Maria Fernanda Rodrigues
16 de junho de 2014 | 19h07
Muitos livros sobre futebol – sobretudo de não ficção, como crônicas, biografias de jogadores e os bastidores dos negócios milionários que envolvem o esporte -, chegaram às livrarias (e alguns à minha mesa) momentos antes da abertura da Copa do Mundo.
Destaco aqui a iniciativa da editora mineira Scriptum que lança, pelo quarto ano, o volume Pelada Poética (75 págs., R$ 35). Os 26 autores convidados puderam escrever poemas, crônicas, contos ou reflexões, desde que não saíssem do tema futebol.
Publico abaixo Peleja, de Carlos de Brito e Mello, e Temores, de Francisco Alvim. Há ainda, na edição, textos de Armando Freitas Filho, Ana Elisa Ribeiro, Fabrício Marques, Zuca Sardan, entre outros.
Peleja
Carlos de Brito e Mello
Perdi tantas vezes que pareço ter me afeiçoado à perda
tanto quanto você à conveniência de vencer. E é bem possível, dadas as circunstâncias que se apresentam para a nossa próxima disputa, que eu venha a perder novamente, e testemunhe, envergonhado e triste, a sua vitória
que costuma ser celebrada, com frequência, com a nobreza e a altivez que tem a mosca ao pousar ao redor de um açucareiro esquecido sobre a mesa do café.

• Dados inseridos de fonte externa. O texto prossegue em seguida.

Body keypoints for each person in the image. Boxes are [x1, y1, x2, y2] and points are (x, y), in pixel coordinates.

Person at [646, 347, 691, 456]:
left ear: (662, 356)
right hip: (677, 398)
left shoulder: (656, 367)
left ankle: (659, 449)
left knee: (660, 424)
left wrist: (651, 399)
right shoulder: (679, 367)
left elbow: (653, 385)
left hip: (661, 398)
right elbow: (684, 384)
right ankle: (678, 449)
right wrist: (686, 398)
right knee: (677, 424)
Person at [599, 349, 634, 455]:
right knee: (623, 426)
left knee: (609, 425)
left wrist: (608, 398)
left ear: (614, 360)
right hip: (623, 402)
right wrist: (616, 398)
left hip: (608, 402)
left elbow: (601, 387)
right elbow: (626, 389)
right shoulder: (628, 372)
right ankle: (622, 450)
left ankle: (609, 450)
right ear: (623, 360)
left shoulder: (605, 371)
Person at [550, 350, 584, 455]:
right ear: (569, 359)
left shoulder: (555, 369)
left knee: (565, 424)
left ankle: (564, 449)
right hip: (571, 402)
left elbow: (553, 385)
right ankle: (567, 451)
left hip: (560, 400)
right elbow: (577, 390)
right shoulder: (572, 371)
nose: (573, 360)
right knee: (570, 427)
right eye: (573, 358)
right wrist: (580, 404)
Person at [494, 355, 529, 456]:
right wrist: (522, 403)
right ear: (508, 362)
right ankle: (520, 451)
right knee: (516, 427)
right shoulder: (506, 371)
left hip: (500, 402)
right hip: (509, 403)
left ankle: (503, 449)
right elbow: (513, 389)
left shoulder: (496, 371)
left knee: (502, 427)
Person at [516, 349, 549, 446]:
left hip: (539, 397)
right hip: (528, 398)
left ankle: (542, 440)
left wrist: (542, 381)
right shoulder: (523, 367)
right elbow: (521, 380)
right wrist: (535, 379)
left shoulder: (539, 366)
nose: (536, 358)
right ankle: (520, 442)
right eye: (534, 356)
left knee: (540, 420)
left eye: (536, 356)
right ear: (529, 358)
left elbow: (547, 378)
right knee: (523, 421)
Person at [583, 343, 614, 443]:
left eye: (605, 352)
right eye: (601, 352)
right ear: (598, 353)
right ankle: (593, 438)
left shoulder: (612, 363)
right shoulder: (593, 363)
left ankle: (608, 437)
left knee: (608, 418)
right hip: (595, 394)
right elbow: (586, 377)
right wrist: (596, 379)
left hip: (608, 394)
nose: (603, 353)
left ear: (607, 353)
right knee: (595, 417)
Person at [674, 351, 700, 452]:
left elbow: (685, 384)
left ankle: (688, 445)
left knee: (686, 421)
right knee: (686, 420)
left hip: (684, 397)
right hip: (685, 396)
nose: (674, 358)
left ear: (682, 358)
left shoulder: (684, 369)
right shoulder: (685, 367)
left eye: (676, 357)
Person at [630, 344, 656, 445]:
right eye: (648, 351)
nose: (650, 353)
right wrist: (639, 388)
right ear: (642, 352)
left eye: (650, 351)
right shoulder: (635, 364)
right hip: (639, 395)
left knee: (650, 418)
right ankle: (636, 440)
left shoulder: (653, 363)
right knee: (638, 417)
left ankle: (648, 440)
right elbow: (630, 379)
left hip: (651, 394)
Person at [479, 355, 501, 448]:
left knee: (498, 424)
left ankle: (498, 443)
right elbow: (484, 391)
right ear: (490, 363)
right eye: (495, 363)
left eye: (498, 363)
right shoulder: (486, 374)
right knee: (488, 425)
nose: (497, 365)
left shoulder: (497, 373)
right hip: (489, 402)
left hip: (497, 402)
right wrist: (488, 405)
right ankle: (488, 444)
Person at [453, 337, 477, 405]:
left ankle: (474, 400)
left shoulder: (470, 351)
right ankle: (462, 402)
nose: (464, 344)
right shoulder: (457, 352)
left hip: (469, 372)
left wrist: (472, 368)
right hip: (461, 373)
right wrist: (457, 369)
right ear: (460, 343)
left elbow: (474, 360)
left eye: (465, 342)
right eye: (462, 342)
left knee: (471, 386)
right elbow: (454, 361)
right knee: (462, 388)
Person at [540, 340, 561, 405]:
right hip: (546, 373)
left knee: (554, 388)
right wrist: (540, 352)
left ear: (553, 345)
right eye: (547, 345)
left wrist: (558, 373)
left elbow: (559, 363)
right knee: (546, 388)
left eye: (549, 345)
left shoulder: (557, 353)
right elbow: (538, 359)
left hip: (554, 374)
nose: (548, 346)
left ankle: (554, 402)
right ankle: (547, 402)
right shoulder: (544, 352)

Pois aproveite cada grão doce que na mesa tiver se espalhado!
Esfregue demoradamente
as perninhas sobre o troféu conquistado enquanto eu me retiro, mancando por um caminho que já conheço na direção do velho vestiário. Lá encontram-se dependurados todos os uniformes que já vesti nas partidas em que fui derrotado
(contam-se muitos, como você bem sabe) desde a infância até este dia.
Mas hoje, terminado o nosso jogo, terminará também minha coleção de calções e camisas, meiões e chuteiras. Não porque não vá mais perder nesta vida (logo eu, que tanto aprendi a perder), mas
porque não jogaremos mais. Você gosta das vitórias, e eu gosto do que é justo. E a justiça não é algo
que se deva pesar após o apito final e a verificação de um placar. A justiça é algo pelo qual deveríamos pelejar.
Temores
Francisco Alvim
Não é desconfiança
É falta de certeza
Como vai ser?
Não sei. Talvez, se o Papa viesse…
Só em 2017, para o tricentenário da imagem da Padroeira
Bom mesmo se viesse agora, em junho
Se fosse êle, viria
Por onde vai o Brasil
caminha a Igreja (e a Argentina)
Quem diria, como tem gente que não gosta de bola
É, e da gente
Você viu a do Temer?
Na mosca
De fato, a crise ao contrário das anteriores (30, 32, 45, 64, 68)
[não é institucional
E daí? Por enquanto?
E essa agora de acenar com o exército nas ruas
Me lembro do Negrão, que governava a Guanabara
Na televisão em 68
Fiquem em casa, exército não é polícia. Atira
Outra iniciativa bacana é o blog Pelé Calado, dos escritores Flavio Izhaki e André de Leones, do editor de quadrinhos Lielson Zeni e do jornalista Túlio Pires Bragança. Nele, os quatro comentam os jogos e relembram outras copas (vale uma passada pelos posts da seção Educação Sentimental).